Could the whole of the data below be written out verbatim?

........

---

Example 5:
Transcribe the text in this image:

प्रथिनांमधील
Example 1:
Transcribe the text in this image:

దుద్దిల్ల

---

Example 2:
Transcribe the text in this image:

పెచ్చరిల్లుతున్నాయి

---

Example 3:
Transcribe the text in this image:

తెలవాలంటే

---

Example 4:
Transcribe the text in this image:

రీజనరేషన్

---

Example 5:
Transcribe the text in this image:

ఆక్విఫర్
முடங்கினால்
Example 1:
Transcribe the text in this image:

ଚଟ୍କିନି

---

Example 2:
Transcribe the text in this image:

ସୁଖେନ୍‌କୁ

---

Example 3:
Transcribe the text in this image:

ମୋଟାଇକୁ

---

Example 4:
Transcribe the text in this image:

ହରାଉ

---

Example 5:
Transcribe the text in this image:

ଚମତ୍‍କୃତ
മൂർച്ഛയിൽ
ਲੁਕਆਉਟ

........

# TASK OUTPUT
---

Example 5:
Transcribe the text in this image:

प्रथिनांमधील
Example 1:
Transcribe the text in this image:

దుద్దిల్ల

---

Example 2:
Transcribe the text in this image:

పెచ్చరిల్లుతున్నాయి

---

Example 3:
Transcribe the text in this image:

తెలవాలంటే

---

Example 4:
Transcribe the text in this image:

రీజనరేషన్

---

Example 5:
Transcribe the text in this image:

ఆక్విఫర్
முடங்கினால்
Example 1:
Transcribe the text in this image:

ଚଟ୍କିନି

---

Example 2:
Transcribe the text in this image:

ସୁଖେନ୍‌କୁ

---

Example 3:
Transcribe the text in this image:

ମୋଟାଇକୁ

---

Example 4:
Transcribe the text in this image:

ହରାଉ

---

Example 5:
Transcribe the text in this image:

ଚମତ୍‍କୃତ
മൂർച്ഛയിൽ
ਲੁਕਆਉਟ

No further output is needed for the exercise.